Criminals turning bank security systems against themselves
As banks beef up their security perimeters, criminals are now devising methods to beat banks’ own authentication protocols, quickly and effectively exfiltrating funds. Two particularly concerning modes of attack have emerged: Bank Identity Number (BIN) scan attacks, and Distributed Denial of Service (DDoS) assaults orchestrated to hide targeted attacks.
AI and FaaS boost BIN scanning attacks
BIN scan attacks represent a strategy where fraudsters use the 3-D Secure protocol to steal card information by guessing card numbers to see which ones are active.
The rate of this fraud is growing as other protections make card-stealing more complicated. Mastercard reports that Fraud as a Service (FaaS) has also added to the problem, boosting BIN attacks by 80% since 2020.
“By using made-up card ranges and submitting this against the 3-D Secure network to look for signals of success, fraudsters know that if the system returns ‘card not found’, it’s a miss. However, if the response suggests a valid card, they have a match,” explains Gerhard Oosthuizen, Chief Technology Officer at authentication specialist, Entersekt.
“Fraudsters are hitting issuers across different markets, building databases of usable cards that can later be sold or exploited in other attacks,” Oosthuizen says. “Where these BIN scan patterns are detected, issuers usually block and reissue cards, thereby protecting customers, but at the same time they are adding both operational cost and inconvenience.”

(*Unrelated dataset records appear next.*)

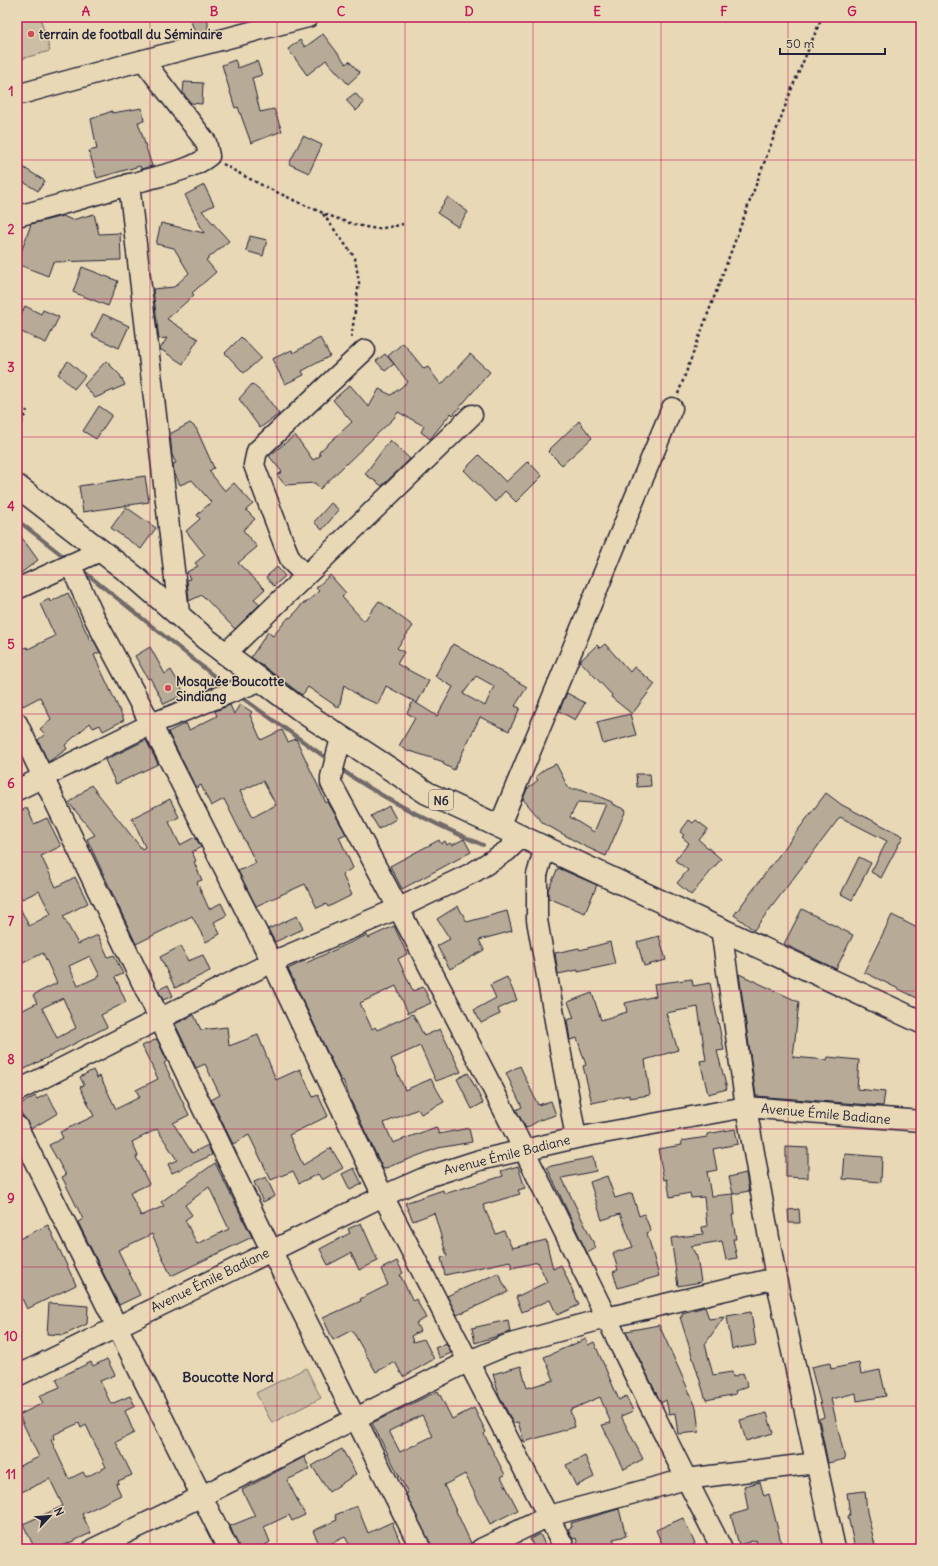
<svg xmlns="http://www.w3.org/2000/svg" width="938" height="1566" font-family="Delius,sans-serif">
  <rect width="100%" height="100%" fill="#e9d8b5"/>
  <filter id="ink" filterUnits="userSpaceOnUse"><feTurbulence type="fractalNoise" baseFrequency=".025" numOctaves="2"/><feDisplacementMap in="SourceGraphic" scale="8" xChannelSelector="R" yChannelSelector="G"/><feConvolveMatrix kernelMatrix="1 2 1 2 8 2 1 2 1" color-interpolation-filters="sRGB"/></filter>
  <g filter="url(#ink)">
    <!-- green -->
    <path fill="#ccbea4" stroke="#777070" d="M17,17h23l10,34 -33,9z
      M306,1368l15,30 -49,25 -16,-30z"/>
    <g fill="none" stroke-linecap="round" stroke-linejoin="round">
      <!-- stream -->
      <path stroke="#71696b" stroke-width="4" d="M17,520l50,39
        M82,570l132,106
        M197,695l16,-7
        M241,697l88,63
        M339,768c44,31 95,56 144,77"/>
    </g>
    <!-- building -->
    <path fill="#b7ab97" stroke="#22223b" fill-rule="evenodd" d="M189,17h17l2,5v9l-12,3z
      M323,34l23,30 3,-3 11,12 -12,11 -22,-24 -19,15 -19,-26 12,-9 5,7z
      M235,60l3,8 19,-7 5,14 -10,3 8,34 14,-3 8,22 -31,12 -13,-36 -3,1 -13,-43z
      M184,82l19,1 -1,21 -11,-1 -8,-10z
      M355,93l9,10 -8,8 -10,-11z
      M142,108l2,13 -6,1 14,44 -11,3 -1,-3 -43,12 -8,-27 8,-2 -6,-30 21,-8v2z
      M303,136l19,9 -13,28 -20,-9z
      M21,166l24,15 -7,10 -21,-13v-6z
      M204,185l10,20 -12,6 27,30 -23,19 10,12 -24,21 2,2 -27,24 31,20 -15,25 -23,-15 7,-11 -8,1 -6,-50 21,-2 15,-14 -15,-25 -18,-4 5,-21 43,10 -19,-38z
      M448,197l20,15 -10,15 -21,-14z
      M94,214l5,20 21,-1 1,27 -68,2 -5,14 -31,-12 14,-40 32,-8 9,4z
      M250,236l17,4 -4,16 -17,-5z
      M82,267l36,14 -10,25 -35,-14z
      M25,306l16,8 2,-4 16,7 -13,26 -29,-13v-7z
      M103,314l26,12 -10,22 -27,-12z
      M241,337l20,21 -17,15 -19,-20z
      M320,338l10,18 -28,15 2,4 -19,9 -13,-25 20,-9 1,3z
      M403,343l21,26 4,-2 13,18 29,-31 20,18 -37,43 -2,-2 -21,26 -9,-7 3,-6 -26,-14 -4,6 -74,71 -5,-6 -30,2 -8,-10 5,-3 -13,-16 26,-21 18,25 7,-4 -1,-4 33,-30 -19,-22 17,-15 19,22 10,-18 12,6 17,-13 -20,-26z
      M385,354l9,10 -9,7 -9,-10z
      M68,361l17,15 -11,13 -16,-15z
      M106,361l14,14 5,10 -30,13 -11,-13z
      M252,384l14,12 13,18 -19,14 -21,-29z
      M99,406l13,9 -16,24 -13,-8z
      M579,421l13,17 -30,27 -14,-14z
      M190,423l6,5 18,40 -5,3 16,20 9,-8 19,21 -7,6 9,9 -12,11 14,17 -19,16 27,26 -11,10 6,5 -25,25 -33,-34 -13,6 -2,-21 3,-1 -3,-7 11,-6 -3,-3 10,-8 -19,-24 14,-12 -3,-4 14,-13 -19,-22 -12,5 -6,-13 -1,-8 3,-1 -4,-8 -2,-21z
      M390,440l20,19 -28,27 -17,-12z
      M479,455l27,27 22,-21 14,15 -26,26 -11,-11 -10,11 -31,-32z
      M145,476l4,26 -66,10 -4,-26z
      M331,503l8,7 -17,20 -8,-8z
      M126,507l30,21 -15,21 -30,-21z
      M17,531l21,29 -21,16z
      M277,567l8,9 -11,10 -8,-9z
      M330,575l16,18 -4,4 22,24 15,-20 34,25 -16,22 7,4 -7,12 32,17 -12,22 -31,-17 -8,18 -18,-7 -16,-12 -5,23 -31,-21 -6,8 -51,-38 17,-25 5,4 16,-19 1,1 8,-8 4,-6 5,-2 12,-11 -3,-3z
      M68,593l22,47 3,-1 7,13 -6,3 30,65 -21,11 -3,-6 -7,3 -3,-5 -25,22 2,4 -19,13 -10,-22 7,-6 -5,-5 11,-10 -11,-22 -17,9 -6,-13v-43l10,-3 1,2 27,-13 -15,-32 9,-5 1,3z
      M453,644l74,43 -12,19 5,2 -11,23 -29,-14 -26,53 -11,-6 1,-2 -34,-11 -1,1 -10,-6 16,-28 -8,-5 6,-12 24,15 16,-29 -18,-11zM476,676l18,10 -9,20 -22,-12z
      M605,644l25,28 4,-5 21,17 -23,30 -21,-17 1,-2 -32,-34 17,-16 3,3z
      M150,647l15,27 6,-4 14,24 -21,10 -14,-26 -2,1 -13,-23z
      M567,693l18,10 -10,17 -16,-9z
      M240,704l12,8 -2,3 11,25 21,-10 6,12 8,-3 30,64 2,-1 18,32 -7,3 14,31 -11,6 10,21 -24,12 -2,-3 -9,4 -12,-24 -49,22 -18,-35 18,-8 -32,-64 -13,7 -10,-21 -5,3 -28,-56 18,-9 3,7 28,-14 -2,-5 15,-6 4,9zM263,781l13,24 -23,12 -13,-26z
      M630,714l6,21 -33,9 -6,-22z
      M146,740l12,24 -42,20 -11,-24z
      M556,764l13,25h12l31,13v2l14,6 -20,46 -22,-10 -41,-23 -20,-24 4,-10 11,-9 -3,-3 10,-8zM578,802l28,2 -12,28 -24,-15z
      M636,774h14l1,12 -14,1z
      M91,785l51,64 3,-2 -13,-29 38,-19 9,18 -10,5 11,23 15,-8 6,10 -9,5 4,9 -2,1 8,18 -5,2 12,27 12,-6 6,12 -13,7 6,12 -14,8 -14,-26 -56,28 -49,-105 8,-4 -26,-32z
      M826,793l16,12 61,31 -22,42 -10,-6 16,-31 -47,-24 -86,113 -20,-15z
      M389,806l7,13 -17,10 -8,-13z
      M27,808l7,16 13,-6 14,28 -20,10 15,31 19,-10 13,26 -25,13 15,28 20,-9 10,22 6,-2 9,19 -8,3 11,25 -25,13 6,12 -90,46v-60l20,-10 -4,-8 24,-12 -14,-30 -20,10 -6,-11v-50l12,24 22,-12 -12,-23 -17,8 -5,-10v-77zM90,956l10,20 -22,10 -9,-20zM63,998l13,30 -19,10 -15,-30z
      M689,820l4,3 3,-3 12,9 -9,11 22,19 -30,36 -14,-12 11,-13 -13,-10 14,-17 -7,-6 2,-2 -4,-3z
      M464,839l7,13 -69,37 -12,-23 49,-26 2,4 4,-3 2,4 3,-2 2,2z
      M859,857l12,6 -19,37 -11,-6z
      M558,868l39,17 -12,28 -37,-15v-8z
      M458,906l9,16 40,-11 5,20 -33,9 5,10 -34,19 -13,-23 13,-7 -13,-20z
      M802,909l51,26 -17,34 -52,-25z
      M892,915l29,15v70l-57,-28z
      M297,916l6,13 -28,13 -7,-13z
      M394,926l13,28 -9,5 15,32 10,-4 8,16 -23,10 -12,-27 -36,17 12,26 3,-2 2,3 36,-16 11,22 16,-7 21,43 -25,9 -16,-35 -29,13 14,31 26,-11 13,23 -23,12 -3,-5 -34,14 9,20 43,-16 3,7 30,-6 3,14 -34,6 -55,21 -33,-70 -7,-19 -2,1 -53,-112 16,-8 2,2 61,-28 1,3z
      M659,936l7,24 -22,6 -7,-24z
      M610,942l5,22 -37,8v-2l-20,4 -3,-21 24,-5 1,2z
      M181,946l7,15 15,-6 7,16 -35,17 -15,-31z
      M739,974l60,28 -6,55 34,3 1,-3 31,3 -2,29 28,3 -2,14 -127,-10z
      M507,977l10,23 -19,9 2,5 -19,9 -7,-13 22,-12 -6,-13z
      M692,979l1,7 17,-3 14,67 -7,1 10,38 -19,5 -8,-33 6,-1 -8,-53 -32,6 12,37 -33,10 5,35 -21,3v-3l-37,8 -9,-37 3,-1 -9,-27 -7,2 -3,-20 7,-2 -6,-16 24,-9 9,27 26,-8 -2,-9 31,-7 -2,-12z
      M168,985l5,11 -10,4 -5,-10z
      M194,1015l7,15 26,-3 2,19 29,-11 18,45 24,-11 13,28 5,-2 10,21 -39,19 14,30 28,-17 12,20 -21,12 -4,-6 -19,9 -6,-12 -22,9 -22,-45 -16,9 -22,-44 9,-5 -15,-31 -9,4 -21,-44z
      M157,1039l10,22 -3,2 25,52 -16,8 19,30 16,-8 4,10 -40,18 -4,-9 9,-4 -20,-31 -25,13 6,14 -2,1 13,27 -19,9 11,23 23,-10 -3,-4 54,-39 37,74 -81,39 -19,-42 -34,16 22,45 -21,10 -41,-83 5,-3 -21,-42 4,-2 -17,-30 14,-7 -3,-6 34,-16 -14,-29 4,-2 -4,-8 13,-7 4,8 3,-2 16,33 24,-12 -4,-7 22,-11 -16,-33zM209,1187l20,42 -32,15 -12,-24 7,-5 -7,-10z
      M520,1066l18,39 13,-4 5,14 -16,5 -14,8 -10,-18 6,-3 -16,-34z
      M468,1073l15,30 -11,6 -15,-30z
      M47,1094l11,19 -27,16 -14,-23 18,-10 2,3z
      M735,1129l3,15 -25,5 4,21 -10,2 4,24 22,-2 2,21h-3l4,24h-3l4,19 -11,2 -4,-19 -31,5 6,11 4,25 -23,4 -7,-48 32,-4 -1,-7 5,-1 -3,-29 -13,1 -1,-5 -20,4 -3,-18 -3,1 -6,-31 24,-4 -1,-4 26,-4v-3z
      M786,1147l22,1v30l-22,-1z
      M845,1154l37,3 -1,25 -38,-3z
      M593,1157l3,14 -34,7 34,70 -9,5 -40,-86z
      M518,1166l7,22 -7,2 2,4 -37,11 13,29 8,-3 8,17 34,-8 7,29 8,-4 18,40 -22,10 -7,-15 -28,12 -6,-15 31,-15 -9,-20 -26,6 -2,-7 -65,14 -4,-17 6,-2 -13,-43 -21,8 -8,-18 38,-13 1,4 59,-18 -2,-5z
      M354,1168l8,16 -12,6 -8,-16z
      M746,1173l3,18 -16,3 -4,-17z
      M607,1176l8,22 17,-5 7,23 5,-2 7,17 -4,2 12,43 -41,12 -5,-16 5,-2 -5,-17 20,-6 -13,-33 -18,6 -12,-38z
      M266,1177l9,19 -12,6 -9,-20z
      M799,1209l1,14h-11l-1,-13z
      M361,1223l17,38 -19,9 -8,-17 -23,12 -8,-16 30,-16 -2,-4z
      M48,1225l28,60 -49,24 -10,-21v-48z
      M397,1261l6,12 -3,2 13,26 3,-2 10,19 -10,5 4,8 -9,5 2,6 11,-3 10,20 -31,18 -8,-15 -19,10 -24,-42 -19,10 -10,-22 38,-17 -1,-2 28,-14 -7,-16z
      M498,1273l10,19 -51,23 -10,-19z
      M49,1303l39,3 -1,18 -23,11 -17,-1z
      M705,1307l4,12 15,-2 -19,27 8,31 19,-3 1,5 10,-4 5,13 -13,5 1,3 -30,6 -26,-83h2v-4z
      M751,1312l5,33 -24,4 -5,-33z
      M508,1320l2,12 -35,11 -3,-15z
      M659,1325l37,82 3,25 -21,2 -3,-21 -6,1 -3,-14 -5,3 -35,-72z
      M586,1339l2,6 6,-3 25,58 7,-4 7,15 -12,5 22,43 -19,10 -22,-44 9,-2 -11,-26 -30,13 5,17 -51,15 -6,-20 -5,1 -14,-28 -6,-21 28,-8 6,22 27,-8 -10,-23z
      M446,1343l5,10 -11,5 -5,-10z
      M107,1359l8,16 -15,6 11,23 19,-8 5,10 -10,5 9,22 -18,9 16,33 -14,6 1,2 -3,1 5,11 -39,19 9,19 -35,16h-21l-12,-25 40,-18 -13,-27 -33,15v-27l22,-10 -20,-42 24,-12 -4,-7 21,-9 -4,-8 35,-17 2,4zM79,1423l2,5 5,-3 20,42 -20,10 -3,-5 -14,7 -18,-39 3,-1 -1,-4z
      M830,1363l1,6 28,-6 2,11 19,-4 6,26 -29,5 -1,-8 -25,6 14,60 -17,4 -9,-44 5,-2 -13,-50z
      M438,1391l14,28 22,-11 12,24 -2,2 21,41 -4,2 17,33 -28,14 -25,-50 -21,11 27,58 -9,6h-30l-26,-55 2,-1 -36,-70zM422,1415l11,21 -33,16 -11,-21z
      M767,1413l6,20 -27,8 -6,-21z
      M342,1449l14,25 -27,18 -17,-26z
      M585,1456l9,21 -18,9 -10,-21z
      M304,1457l6,12 -23,11 18,35 -13,6 -3,-6 -25,12 6,15 -5,3 2,4h-28l-9,-23 25,-10 -13,-26z
      M760,1482l4,14 5,-2 12,48 -23,6 -2,-8 -17,5 -8,-30 17,-5 -4,-24z
      M865,1491l2,21 9,37h-21l-7,-33 2,-1 -3,-22z
      M357,1506l11,27 24,-11 11,27h-51l-7,-12 -24,11 -8,-17 24,-11 -2,-5z
      M619,1509l7,27 -13,3 6,10h-40l-3,-11 -3,1 -5,-10 4,-2 -1,-4z
      M683,1518l12,26 -11,5h-20l-8,-19z
      M540,1534l7,15h-12l-5,-10z"/>
    <g fill="none" stroke-linecap="round" stroke-linejoin="round">
      <!-- minor casing -->
      <g stroke="#22223b" stroke-width="23">
        <path id="minor" d="M17,95l104,-29 187,-49
          M129,184l50,429
          M17,216c41,-10 80,-22 121,-34 23,-7 52,-11 71,-26l-3,-14 -63,-82
          M70,564l25,55 56,105 121,238 111,234 182,353
          M305,575l-14,-14 -7,-17 -30,-79 3,-14 108,-101
          M17,589l83,-38
          M226,653l246,-238
          M17,723l254,527 150,299
          M341,738l-10,39v6c66,122 131,244 193,367 66,133 130,267 198,399
          M17,790l134,-66 111,-44
          M499,827l173,-419
          M545,847l-8,28v45l39,218
          M721,928l25,179 30,171 59,271
          M17,1091l255,-129 127,-54 75,-36 33,-21 14,-14
          M17,1126l211,423
          M17,1376l366,-180 41,-18 56,-18 96,-22 170,-31 175,14
          M93,1549l109,-53 265,-134 40,-17 99,-27 170,-40
          M481,1549l68,-33 137,-37 130,-16"/>
      </g>
      <!-- major casing -->
      <g stroke="#22223b" stroke-width="25">
        <path id="major" d="M17,486l119,92 70,61 100,75 121,79 494,229"/>
      </g>
      <!-- path -->
      <path stroke="#22223b" stroke-width="2.5" stroke-dasharray="3 3" stroke-linecap="butt" d="M223,164c25,15 51,27 77,39 21,9 44,20 66,24 13,3 25,0 37,-3
        M323,214l32,44 4,24 -8,58
        M678,394l114,-306 30,-71
        M17,434l10,-24"/>
      <!-- minor -->
      <use href="#minor" stroke="#e9d8b5" stroke-width="20"/>
      <!-- major -->
      <use href="#major" stroke="#e9d8b5" stroke-width="22"/>
    </g>
  </g>
  <!-- grid -->
  <path fill="none" stroke="#c2185b" stroke-width="1" stroke-opacity="0.55" d="M150,17v1532M277,17v1532M405,17v1532M533,17v1532M661,17v1532M788,17v1532M17,160h904M17,299h904M17,437h904M17,575h904M17,714h904M17,852h904M17,991h904M17,1129h904M17,1267h904M17,1406h904"/>
  <!-- markers -->
  <g fill="#d1495b" stroke="#e9d8b5" stroke-width="1.5">
    <circle cx="31" cy="34" r="4"/>
    <circle cx="168" cy="688" r="4"/>
  </g>
  <g text-anchor="middle" dominant-baseline="central" stroke-width="3" stroke-linejoin="round" paint-order="stroke">
    <!-- shield labels -->
    <rect fill="#e9d8b5" stroke="#5e5960" stroke-width="1" x="429" y="790" width="24" height="20" rx="3"/>
    <g font-size="12" font-weight="bold" fill="#22223b">
      <text x="441" y="800">N6</text>
    </g>
    <!-- poi labels -->
    <g font-size="13" font-weight="bold" fill="#22223b" stroke="#e9d8b5" text-anchor="start">
      <text x="39" y="34">terrain de football du Séminaire</text>
      <text x="176" y="681">Mosquée Boucotte<tspan x="176" dy="15">Sindiang</tspan></text>
    </g>
    <!-- street labels -->
    <g font-size="13" fill="#22223b" stroke="#e9d8b5">
      <text transform="translate(826 1114) rotate(5)">Avenue Émile Badiane</text>
      <text transform="translate(507 1155) rotate(-14)">Avenue Émile Badiane</text>
      <text transform="translate(210 1280) rotate(-26)">Avenue Émile Badiane</text>
    </g>
    <!-- neighbourhood labels -->
    <g font-size="14" font-weight="bold" fill="#22223b" stroke="#e9d8b5">
      <text x="228" y="1377">Boucotte Nord</text>
    </g>
  </g>
  <!-- margin -->
  <rect width="938" height="1566" fill="none" stroke="#e9d8b5" stroke-width="44"/>
  <!-- north arrow -->
  <g transform="translate(50 1516) rotate(64)" stroke="#e9d8b5" stroke-width="3" paint-order="stroke">
  <path d="M0-3L7 15L0 10L-7 15Z" fill="#22223b"/>
  <text y="-6" font-size="11" font-weight="bold" text-anchor="middle" fill="#22223b">N</text>
  </g>
  <!-- scale -->
  <path d="M780 48v6h105v-6" fill="none" stroke="#22223b" stroke-width="2"/>
  <text x="786" y="48" font-size="12" fill="#22223b" stroke="#e9d8b5" stroke-width="3" paint-order="stroke">50 m</text>
  <rect x="22" y="22" width="894" height="1522" fill="none" stroke="#c2185b" stroke-width="1.5"/>
  <g font-size="13" text-anchor="middle" font-weight="bold" fill="#c2185b">
    <text x="86" y="16">A</text>
    <text x="214" y="16">B</text>
    <text x="341" y="16">C</text>
    <text x="469" y="16">D</text>
    <text x="597" y="16">E</text>
    <text x="724" y="16">F</text>
    <text x="852" y="16">G</text>
    <text x="11" y="96">1</text>
    <text x="11" y="234">2</text>
    <text x="11" y="372">3</text>
    <text x="11" y="511">4</text>
    <text x="11" y="649">5</text>
    <text x="11" y="788">6</text>
    <text x="11" y="926">7</text>
    <text x="11" y="1064">8</text>
    <text x="11" y="1203">9</text>
    <text x="11" y="1341">10</text>
    <text x="11" y="1479">11</text>
  </g>
</svg>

Oosthuizen explains that to address this, the company is diligently scanning for these patterns. If detected, banks can then return false responses to the attackers, giving them incorrect answers, and stopping them from getting useful information. What’s more, working across multiple banks gives the company a wider perspective, allowing their software to track the attack waves and how they evolve, thereby protecting the wider ecosystem and stopping attacks earlier in the cycle.
DDoS uses banks’ own systems against them
Another favoured method is deploying Distributed Denial of Service (DDoS) attacks to overwhelm the ACS during payment authentication. Systems like 3-D Secure, which is positioned earlier in the process to protect consumers, is a particular favourite. In fact, the number of DDoS attacks increased by 137% in Q1 2025 compared to the prior year, with financial institutions being prime targets.
“When syndicates know they have active cards, they will flood transaction systems with incredibly high volume traffic that cannot easily be separated from good transactions. When the 3D Secure system fails to handle these massive volumes, and response times drop below acceptable thresholds, the system gets bypassed. With that protection gone, the fraudsters get an easier, unprotected path into the payment network,” Oosthuizen says.
This subtle undermining of the fraud barrier allows criminals to slip through fraudulent payments without detection, turning banks’ own resilience mechanisms into potential liabilities.
Oosthuizen says that while financial institutions are investing heavily in layered protections to mitigate these disruptions and protect 3-D Secure availability, the rate of attacks will continue to grow, threatening the availability of authentication systems.
Patterns and consortia hold the key
In order to address these attacks, Oosthuizen says banks need to have systems that constantly monitors for any sudden changes in normal levels of activity (such as a rising number of card declines, or an increase in card challenges that are never completed), and can dynamically trigger defences that prevent attacks from being successful. For example, limiting multiple invalid payment requests on the same card from different websites.
As with all evolving threats, the solution is multifaceted but relies heavily on the ability to spot patterns, having access to enough data for a complete picture, and automating responses.
“By aggregating data and sharing insights across a consortium, it becomes possible to identify suspicious patterns that might be invisible to a single institution. When a new fraud pattern, such as a particular BIN scan technique is detected, rules and protections can be adapted not just for the affected bank, but across the entire consortium. This rapid-response capability is amplified by SaaS delivery models, which allow for swift updating and fine-tuning of fraud detection logic as new threats emerge,” Oosthuizen says.
Oosthuizen also says having global reach and local understanding can help tailor defenses to the nuances of each market so they are both effective and contextually relevant. This will become all the more important as new standards such as Passkeys and Digital Identity are rolled out.
“Ongoing collaboration between banks and their authentication partners is paramount. Rules must be continuously reviewed, updated, and validated against the shifting tactics of cybercriminals. These two particular attack modes prove collaborative vigilance is what will keep banks agile and protected, allowing them to anticipate, not just react to, the next wave of fraud,” Oosthuizen says.